┌──
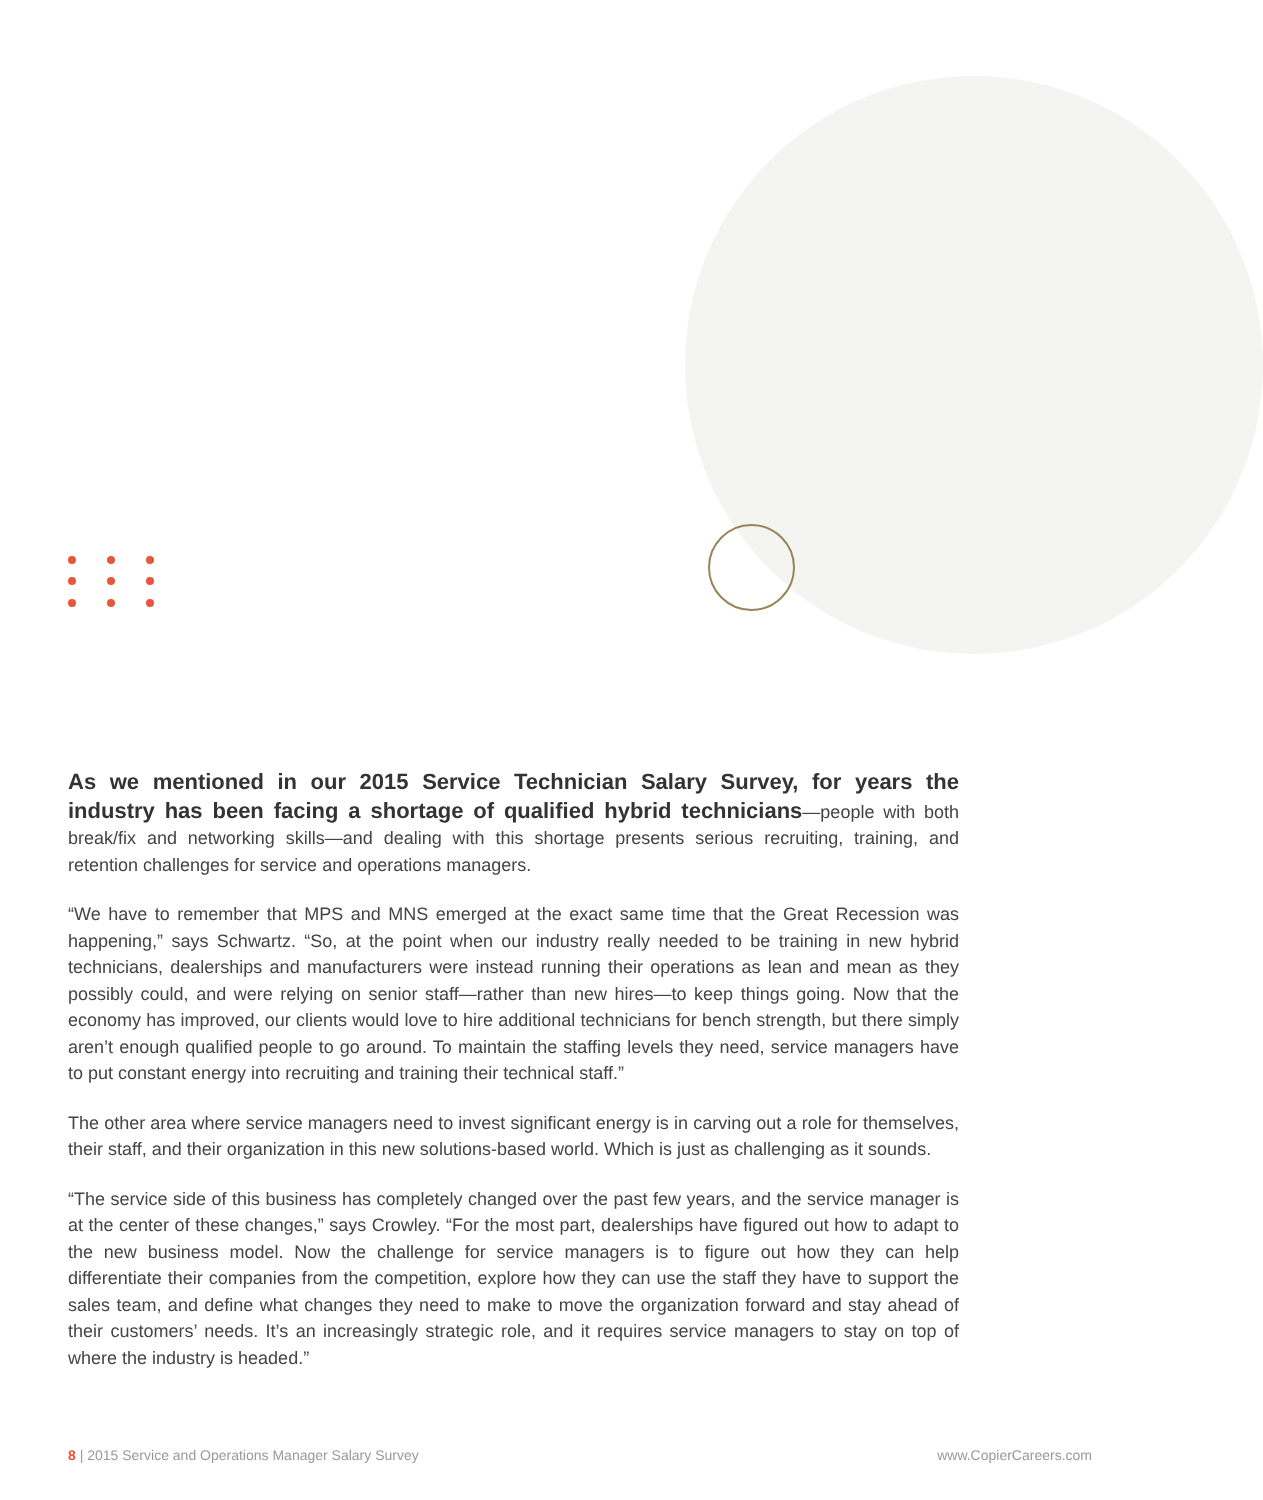As we mentioned in our 2015 Service Technician Salary Survey, for years the industry has been facing a shortage of qualified hybrid technicians—people with both break/fix and networking skills—and dealing with this shortage presents serious recruiting, training, and retention challenges for service and operations managers.
“We have to remember that MPS and MNS emerged at the exact same time that the Great Recession was happening,” says Schwartz. “So, at the point when our industry really needed to be training in new hybrid technicians, dealerships and manufacturers were instead running their operations as lean and mean as they possibly could, and were relying on senior staff—rather than new hires—to keep things going. Now that the economy has improved, our clients would love to hire additional technicians for bench strength, but there simply aren’t enough qualified people to go around. To maintain the staffing levels they need, service managers have to put constant energy into recruiting and training their technical staff.”
The other area where service managers need to invest significant energy is in carving out a role for themselves, their staff, and their organization in this new solutions-based world. Which is just as challenging as it sounds.
“The service side of this business has completely changed over the past few years, and the service manager is at the center of these changes,” says Crowley. “For the most part, dealerships have figured out how to adapt to the new business model. Now the challenge for service managers is to figure out how they can help differentiate their companies from the competition, explore how they can use the staff they have to support the sales team, and define what changes they need to make to move the organization forward and stay ahead of their customers’ needs. It’s an increasingly strategic role, and it requires service managers to stay on top of where the industry is headed.”
8 | 2015 Service and Operations Manager Salary Survey www.CopierCareers.com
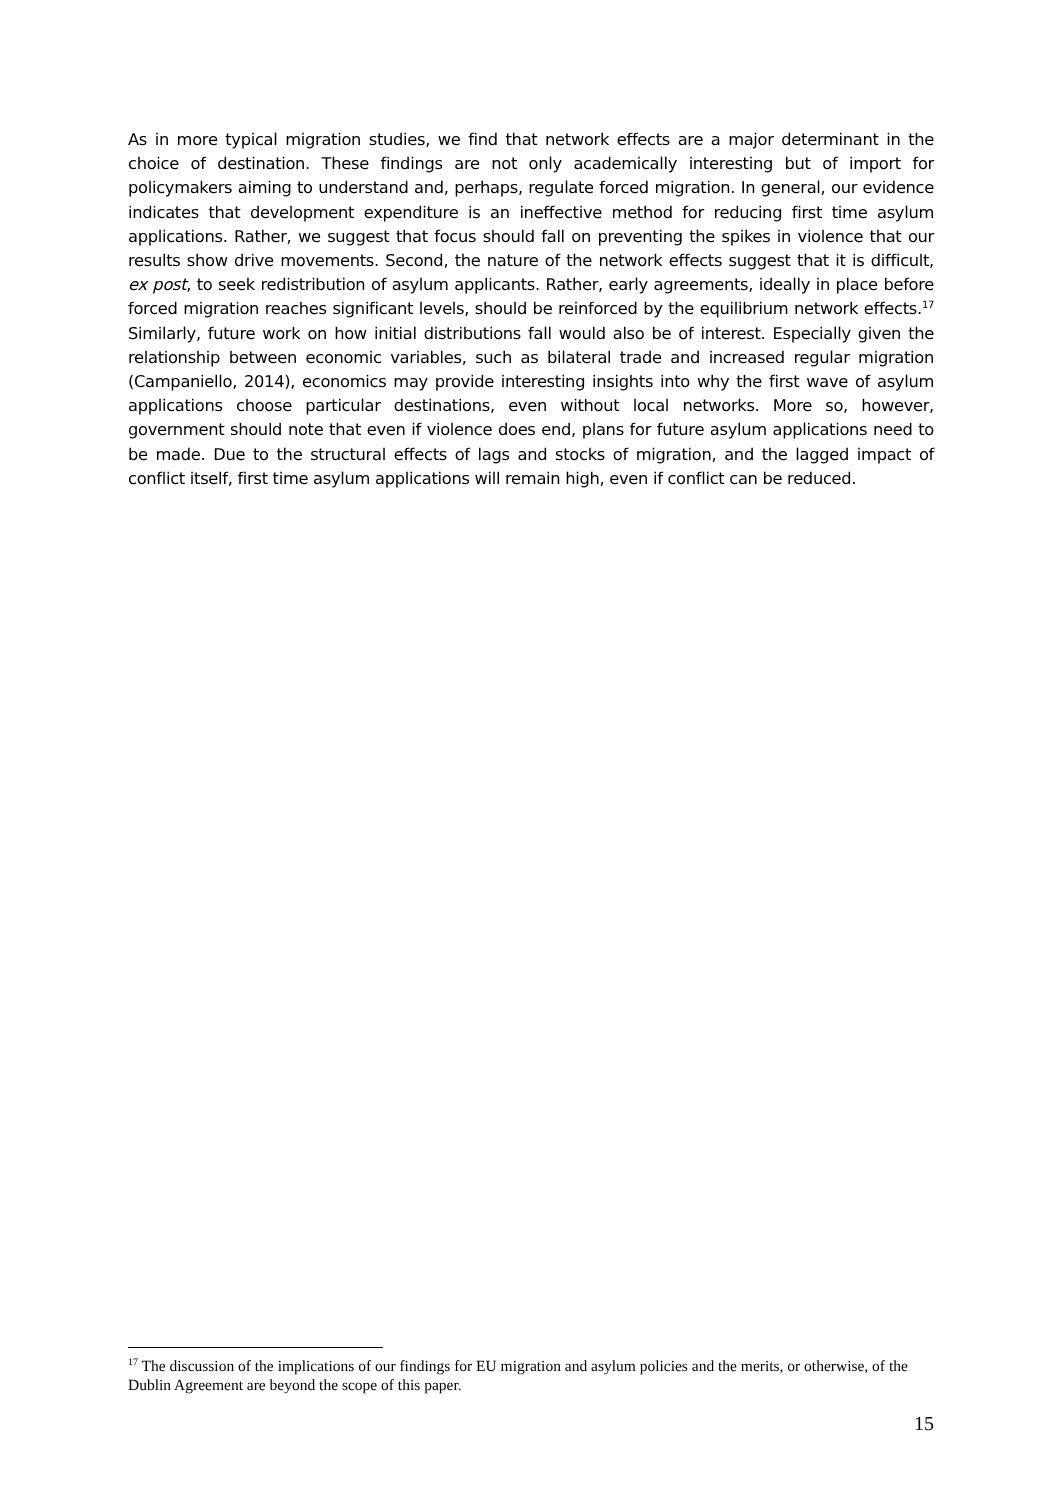As in more typical migration studies, we find that network effects are a major determinant in the choice of destination. These findings are not only academically interesting but of import for policymakers aiming to understand and, perhaps, regulate forced migration. In general, our evidence indicates that development expenditure is an ineffective method for reducing first time asylum applications. Rather, we suggest that focus should fall on preventing the spikes in violence that our results show drive movements. Second, the nature of the network effects suggest that it is difficult, ex post, to seek redistribution of asylum applicants. Rather, early agreements, ideally in place before forced migration reaches significant levels, should be reinforced by the equilibrium network effects.<sup>17</sup> Similarly, future work on how initial distributions fall would also be of interest. Especially given the relationship between economic variables, such as bilateral trade and increased regular migration (Campaniello, 2014), economics may provide interesting insights into why the first wave of asylum applications choose particular destinations, even without local networks. More so, however, government should note that even if violence does end, plans for future asylum applications need to be made. Due to the structural effects of lags and stocks of migration, and the lagged impact of conflict itself, first time asylum applications will remain high, even if conflict can be reduced.
<sup>17</sup> The discussion of the implications of our findings for EU migration and asylum policies and the merits, or otherwise, of the Dublin Agreement are beyond the scope of this paper.
15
└──
WHAT IS REQUIRED:
Only the lines from the start of the records through the line containing "8 | 2015 Service" should be repeated, word for word, with the pictures left out.

YOUR RESPONSE:
As we mentioned in our 2015 Service Technician Salary Survey, for years the industry has been facing a shortage of qualified hybrid technicians—people with both break/fix and networking skills—and dealing with this shortage presents serious recruiting, training, and retention challenges for service and operations managers.
“We have to remember that MPS and MNS emerged at the exact same time that the Great Recession was happening,” says Schwartz. “So, at the point when our industry really needed to be training in new hybrid technicians, dealerships and manufacturers were instead running their operations as lean and mean as they possibly could, and were relying on senior staff—rather than new hires—to keep things going. Now that the economy has improved, our clients would love to hire additional technicians for bench strength, but there simply aren’t enough qualified people to go around. To maintain the staffing levels they need, service managers have to put constant energy into recruiting and training their technical staff.”
The other area where service managers need to invest significant energy is in carving out a role for themselves, their staff, and their organization in this new solutions-based world. Which is just as challenging as it sounds.
“The service side of this business has completely changed over the past few years, and the service manager is at the center of these changes,” says Crowley. “For the most part, dealerships have figured out how to adapt to the new business model. Now the challenge for service managers is to figure out how they can help differentiate their companies from the competition, explore how they can use the staff they have to support the sales team, and define what changes they need to make to move the organization forward and stay ahead of their customers’ needs. It’s an increasingly strategic role, and it requires service managers to stay on top of where the industry is headed.”
8 | 2015 Service and Operations Manager Salary Survey www.CopierCareers.com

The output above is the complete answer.